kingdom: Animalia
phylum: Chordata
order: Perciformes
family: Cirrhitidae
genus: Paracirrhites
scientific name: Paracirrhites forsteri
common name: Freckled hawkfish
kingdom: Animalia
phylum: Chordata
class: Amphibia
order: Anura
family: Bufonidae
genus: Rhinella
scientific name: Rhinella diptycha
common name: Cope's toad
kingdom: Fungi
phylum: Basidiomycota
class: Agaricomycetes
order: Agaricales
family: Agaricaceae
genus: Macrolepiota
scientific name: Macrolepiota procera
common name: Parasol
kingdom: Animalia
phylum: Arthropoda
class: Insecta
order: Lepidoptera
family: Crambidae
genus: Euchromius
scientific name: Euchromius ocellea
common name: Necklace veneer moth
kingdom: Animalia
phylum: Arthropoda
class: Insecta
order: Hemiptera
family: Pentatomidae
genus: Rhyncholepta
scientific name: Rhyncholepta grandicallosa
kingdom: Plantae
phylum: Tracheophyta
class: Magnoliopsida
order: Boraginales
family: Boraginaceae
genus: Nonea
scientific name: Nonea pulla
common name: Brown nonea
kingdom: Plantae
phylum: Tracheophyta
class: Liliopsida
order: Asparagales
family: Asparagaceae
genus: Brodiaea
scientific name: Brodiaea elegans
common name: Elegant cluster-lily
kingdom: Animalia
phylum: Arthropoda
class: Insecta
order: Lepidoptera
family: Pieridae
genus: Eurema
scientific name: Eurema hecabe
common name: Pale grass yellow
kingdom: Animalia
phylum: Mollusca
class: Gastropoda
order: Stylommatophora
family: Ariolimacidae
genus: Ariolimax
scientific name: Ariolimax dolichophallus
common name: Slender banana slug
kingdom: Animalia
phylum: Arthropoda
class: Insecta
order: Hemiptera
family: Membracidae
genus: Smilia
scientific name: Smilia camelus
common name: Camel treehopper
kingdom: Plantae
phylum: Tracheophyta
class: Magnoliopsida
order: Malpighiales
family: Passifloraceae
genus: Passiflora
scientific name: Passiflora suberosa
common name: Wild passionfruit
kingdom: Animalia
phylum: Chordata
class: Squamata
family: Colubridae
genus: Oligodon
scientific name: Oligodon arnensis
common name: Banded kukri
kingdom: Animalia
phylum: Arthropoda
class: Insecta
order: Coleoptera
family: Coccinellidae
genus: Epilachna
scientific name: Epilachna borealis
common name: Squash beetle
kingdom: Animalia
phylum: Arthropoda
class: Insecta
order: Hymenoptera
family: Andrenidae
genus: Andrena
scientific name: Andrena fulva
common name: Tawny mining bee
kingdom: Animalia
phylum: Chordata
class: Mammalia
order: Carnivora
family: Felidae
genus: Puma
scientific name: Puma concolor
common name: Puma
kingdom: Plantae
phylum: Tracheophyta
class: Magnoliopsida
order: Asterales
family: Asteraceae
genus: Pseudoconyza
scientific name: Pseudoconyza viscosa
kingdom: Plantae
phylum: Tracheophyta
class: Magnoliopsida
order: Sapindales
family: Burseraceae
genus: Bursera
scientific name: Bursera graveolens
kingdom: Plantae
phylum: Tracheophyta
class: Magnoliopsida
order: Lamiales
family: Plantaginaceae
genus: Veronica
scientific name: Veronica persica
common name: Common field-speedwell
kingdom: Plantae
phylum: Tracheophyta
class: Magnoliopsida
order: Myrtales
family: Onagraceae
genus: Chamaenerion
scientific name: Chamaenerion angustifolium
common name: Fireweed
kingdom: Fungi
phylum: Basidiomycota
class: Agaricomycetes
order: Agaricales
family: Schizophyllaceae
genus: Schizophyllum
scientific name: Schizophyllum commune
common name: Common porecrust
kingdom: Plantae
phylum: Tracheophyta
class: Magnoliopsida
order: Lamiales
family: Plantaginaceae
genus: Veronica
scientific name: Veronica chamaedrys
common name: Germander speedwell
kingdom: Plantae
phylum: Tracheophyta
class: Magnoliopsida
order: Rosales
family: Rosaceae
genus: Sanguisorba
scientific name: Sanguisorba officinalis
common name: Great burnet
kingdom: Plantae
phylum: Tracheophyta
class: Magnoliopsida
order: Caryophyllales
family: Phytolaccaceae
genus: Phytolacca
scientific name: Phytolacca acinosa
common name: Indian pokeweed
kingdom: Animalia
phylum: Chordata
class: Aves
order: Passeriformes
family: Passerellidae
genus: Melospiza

++++++++++

Output every line of the material above word for word, leaving nothing out.

**CORRECT RESPONSE**
kingdom: Animalia
phylum: Chordata
order: Perciformes
family: Cirrhitidae
genus: Paracirrhites
scientific name: Paracirrhites forsteri
common name: Freckled hawkfish
kingdom: Animalia
phylum: Chordata
class: Amphibia
order: Anura
family: Bufonidae
genus: Rhinella
scientific name: Rhinella diptycha
common name: Cope's toad
kingdom: Fungi
phylum: Basidiomycota
class: Agaricomycetes
order: Agaricales
family: Agaricaceae
genus: Macrolepiota
scientific name: Macrolepiota procera
common name: Parasol
kingdom: Animalia
phylum: Arthropoda
class: Insecta
order: Lepidoptera
family: Crambidae
genus: Euchromius
scientific name: Euchromius ocellea
common name: Necklace veneer moth
kingdom: Animalia
phylum: Arthropoda
class: Insecta
order: Hemiptera
family: Pentatomidae
genus: Rhyncholepta
scientific name: Rhyncholepta grandicallosa
kingdom: Plantae
phylum: Tracheophyta
class: Magnoliopsida
order: Boraginales
family: Boraginaceae
genus: Nonea
scientific name: Nonea pulla
common name: Brown nonea
kingdom: Plantae
phylum: Tracheophyta
class: Liliopsida
order: Asparagales
family: Asparagaceae
genus: Brodiaea
scientific name: Brodiaea elegans
common name: Elegant cluster-lily
kingdom: Animalia
phylum: Arthropoda
class: Insecta
order: Lepidoptera
family: Pieridae
genus: Eurema
scientific name: Eurema hecabe
common name: Pale grass yellow
kingdom: Animalia
phylum: Mollusca
class: Gastropoda
order: Stylommatophora
family: Ariolimacidae
genus: Ariolimax
scientific name: Ariolimax dolichophallus
common name: Slender banana slug
kingdom: Animalia
phylum: Arthropoda
class: Insecta
order: Hemiptera
family: Membracidae
genus: Smilia
scientific name: Smilia camelus
common name: Camel treehopper
kingdom: Plantae
phylum: Tracheophyta
class: Magnoliopsida
order: Malpighiales
family: Passifloraceae
genus: Passiflora
scientific name: Passiflora suberosa
common name: Wild passionfruit
kingdom: Animalia
phylum: Chordata
class: Squamata
family: Colubridae
genus: Oligodon
scientific name: Oligodon arnensis
common name: Banded kukri
kingdom: Animalia
phylum: Arthropoda
class: Insecta
order: Coleoptera
family: Coccinellidae
genus: Epilachna
scientific name: Epilachna borealis
common name: Squash beetle
kingdom: Animalia
phylum: Arthropoda
class: Insecta
order: Hymenoptera
family: Andrenidae
genus: Andrena
scientific name: Andrena fulva
common name: Tawny mining bee
kingdom: Animalia
phylum: Chordata
class: Mammalia
order: Carnivora
family: Felidae
genus: Puma
scientific name: Puma concolor
common name: Puma
kingdom: Plantae
phylum: Tracheophyta
class: Magnoliopsida
order: Asterales
family: Asteraceae
genus: Pseudoconyza
scientific name: Pseudoconyza viscosa
kingdom: Plantae
phylum: Tracheophyta
class: Magnoliopsida
order: Sapindales
family: Burseraceae
genus: Bursera
scientific name: Bursera graveolens
kingdom: Plantae
phylum: Tracheophyta
class: Magnoliopsida
order: Lamiales
family: Plantaginaceae
genus: Veronica
scientific name: Veronica persica
common name: Common field-speedwell
kingdom: Plantae
phylum: Tracheophyta
class: Magnoliopsida
order: Myrtales
family: Onagraceae
genus: Chamaenerion
scientific name: Chamaenerion angustifolium
common name: Fireweed
kingdom: Fungi
phylum: Basidiomycota
class: Agaricomycetes
order: Agaricales
family: Schizophyllaceae
genus: Schizophyllum
scientific name: Schizophyllum commune
common name: Common porecrust
kingdom: Plantae
phylum: Tracheophyta
class: Magnoliopsida
order: Lamiales
family: Plantaginaceae
genus: Veronica
scientific name: Veronica chamaedrys
common name: Germander speedwell
kingdom: Plantae
phylum: Tracheophyta
class: Magnoliopsida
order: Rosales
family: Rosaceae
genus: Sanguisorba
scientific name: Sanguisorba officinalis
common name: Great burnet
kingdom: Plantae
phylum: Tracheophyta
class: Magnoliopsida
order: Caryophyllales
family: Phytolaccaceae
genus: Phytolacca
scientific name: Phytolacca acinosa
common name: Indian pokeweed
kingdom: Animalia
phylum: Chordata
class: Aves
order: Passeriformes
family: Passerellidae
genus: Melospiza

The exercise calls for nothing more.